*** Opening Extracted information ***

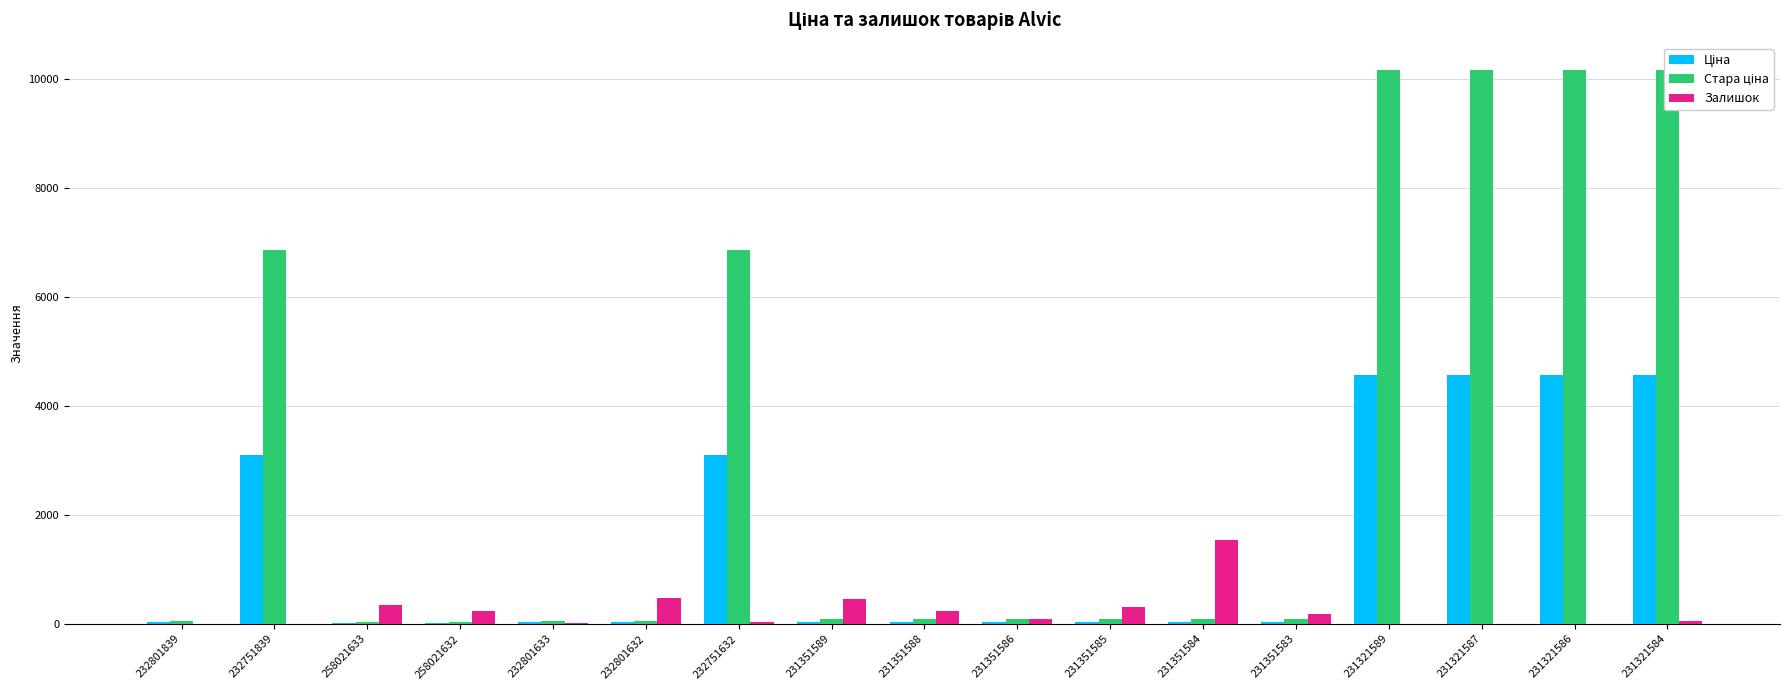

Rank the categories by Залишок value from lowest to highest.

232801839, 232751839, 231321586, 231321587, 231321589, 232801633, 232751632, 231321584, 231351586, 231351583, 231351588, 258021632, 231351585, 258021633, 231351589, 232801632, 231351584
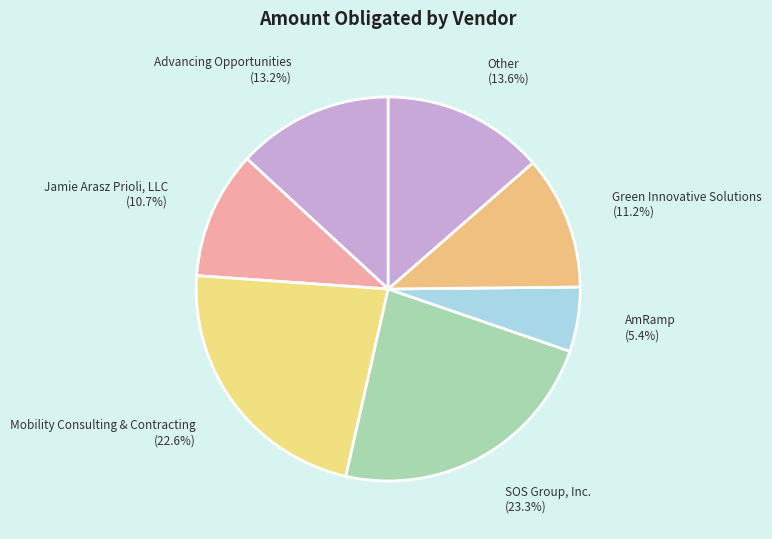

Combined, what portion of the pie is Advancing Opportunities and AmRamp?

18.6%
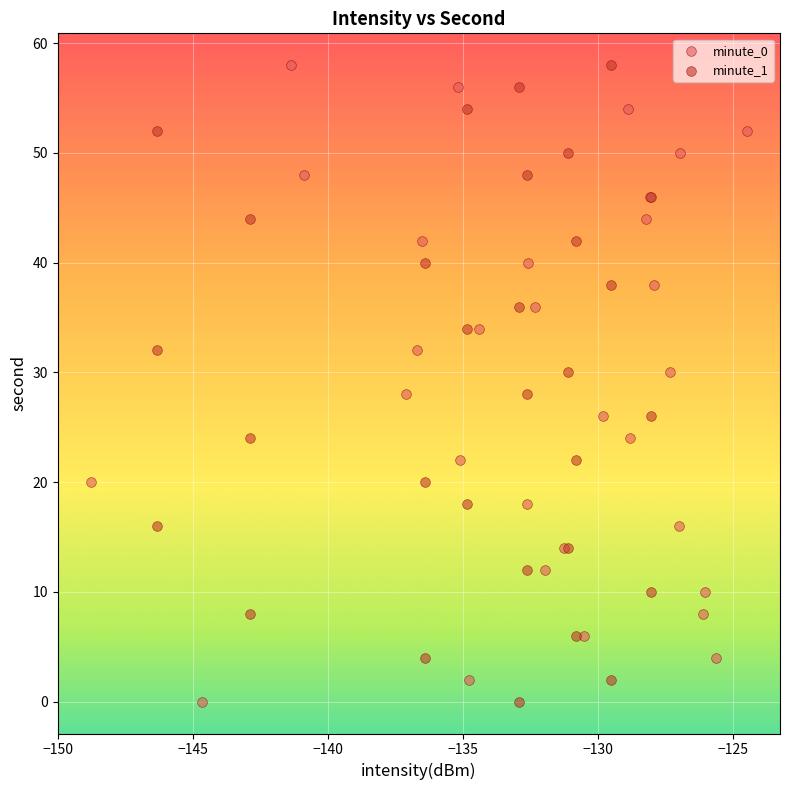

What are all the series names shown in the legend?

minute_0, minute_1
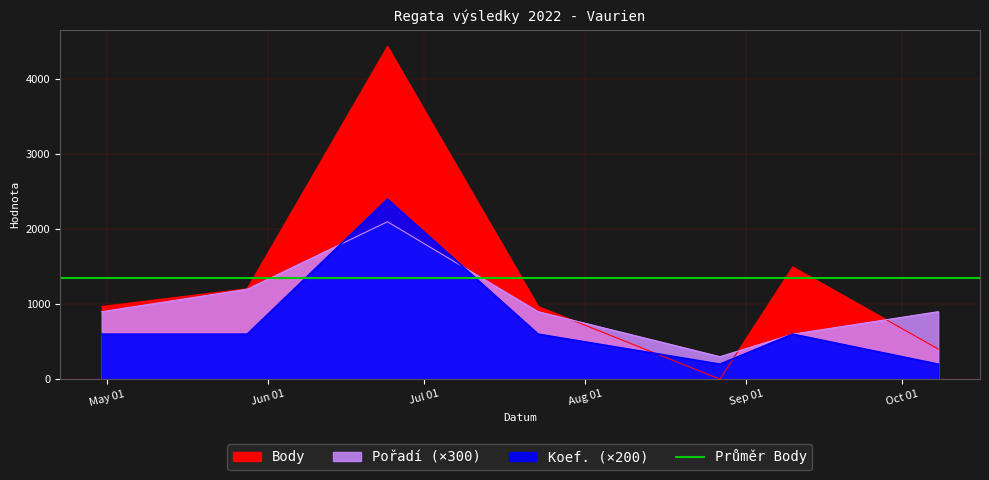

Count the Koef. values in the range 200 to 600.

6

*** Closing Extracted information ***

The task: Pick out every line in the rows above that contains the word "Combined", and copy each one.

Output:
Combined, what portion of the pie is Advancing Opportunities and AmRamp?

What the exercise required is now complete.